Remix.run Logo
kragen 3 days ago

I agree that static and especially gradual typing add complexity, but it's a very much smaller amount of complexity than we're talking about here, so in fact it is very common to encounter dynamically-typed scripting languages that are much more complex than some languages with excellent type systems.

I think you can implement a Hindley–Milner type checker in about a page of code, not the 2000 pages of code you're talking about.

I'm not sure what you mean by "complete". H–M is complete in the sense that it's decidable and doesn't leave any holes: programs that check statically are guaranteed not to have type errors at runtime. It handles higher-order functions and parametric polymorphism (generics) out of the box, it doesn't suffer from null pointers, and it can even handle mutability. And it's fully inferrable. There are various extensions to make it more expressive (GADTs, typeclasses, subtyping, linearity, tagged arguments) but even the basic HM system is already a lot more powerful than something like the type system of C or Java 1.7.

pansa2 3 days ago | parent [-]

> it is very common to encounter dynamically-typed scripting languages that are much more complex than some languages with excellent type systems.

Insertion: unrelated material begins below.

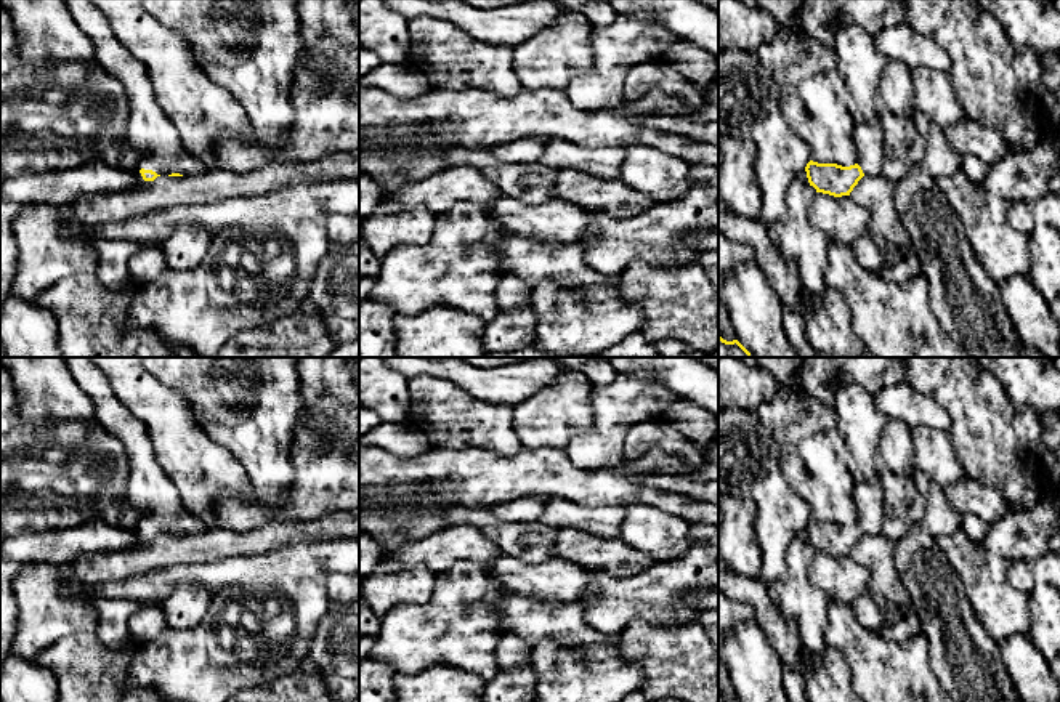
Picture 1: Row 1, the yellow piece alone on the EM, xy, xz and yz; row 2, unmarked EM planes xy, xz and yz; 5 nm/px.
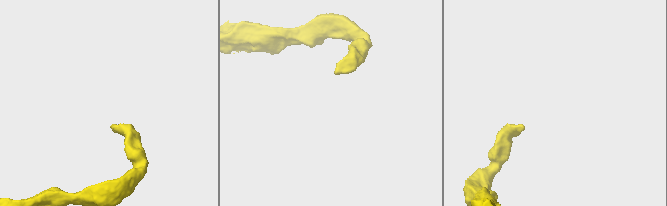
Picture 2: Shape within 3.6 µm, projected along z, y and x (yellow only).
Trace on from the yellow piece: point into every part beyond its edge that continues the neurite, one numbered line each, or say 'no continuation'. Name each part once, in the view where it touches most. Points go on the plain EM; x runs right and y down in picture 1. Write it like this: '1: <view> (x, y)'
1: xy (151, 491)

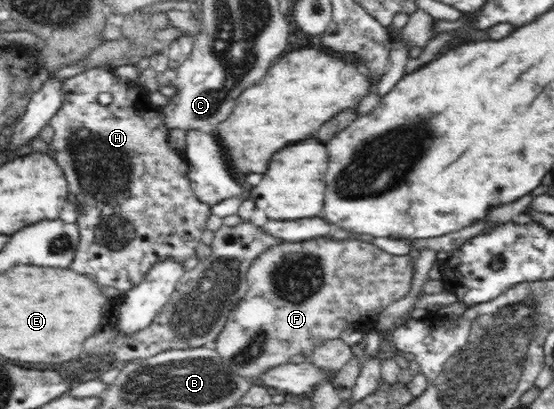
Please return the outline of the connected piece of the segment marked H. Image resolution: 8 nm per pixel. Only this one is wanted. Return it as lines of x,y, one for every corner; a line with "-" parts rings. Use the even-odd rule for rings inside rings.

You're right, that statement was too general. Python is a dynamically-typed scripting language (if you exclude external tools like MyPy), and is one of the most complex languages out there.

I should have been more specific: "Any language with a reasonably-complete type system is inevitably going to be much more complex than Lua".

> I agree that static and especially gradual typing add complexity, but it's a very much smaller amount of complexity than we're talking about here [...] I think you can implement a Hindley–Milner type checker in about a page of code

aw1621107's comment shows that Luau's type checker (the "Analysis" directory) is ~60% of the project's code. Maybe there are languages where the equivalent is just a single page, but even then, type checking makes a language implementation more complex in other ways as well.

For example, Luau's AST implementation alone is 75% the size of the whole of Lua 5.1. By deferring type-checking to runtime, Lua can avoid the need to build an AST at all: the compiler can go straight from source code to bytecode.

kragen 2 days ago | parent [-]

Building an AST is also not a large amount of code, especially if you already have GC and some kind of runtime type discrimination. And building an AST simplifies a lot of other things you might want to do, not just type checking. You're speaking as if compilers were invented in the Obama presidency because previously computers didn't have enough memory for all their code, and were invariably many-person projects.

But, in fact, writing a compiler, with an AST and static types, is a common single-person term project for undergraduates, and it's something people have been doing for 70 years, since computers used magnetic drums and acoustic delay lines for RAM. We've learned techniques since then that make it easier, which is why undergraduates can do it now.

One notable example is Stephen C. Johnson's "portable C compiler", which was the main C compiler in the late 70s and early 80s. By my count the current version of it at https://github.com/PortableCC/pcc is a bit under 50,000 lines of code, including C, some kind of C++, and Fortran frontends and backends for 18 architectures, but not including lex and yacc. I just built it here on my phone, which required implementing getw() and putw() (maybe I don't know the right feature test macros) and #including <strings.h> with the "s" in aarch64/local2.c. The executables total about 320K, including C and C++ (no Fortran) and only aarch64.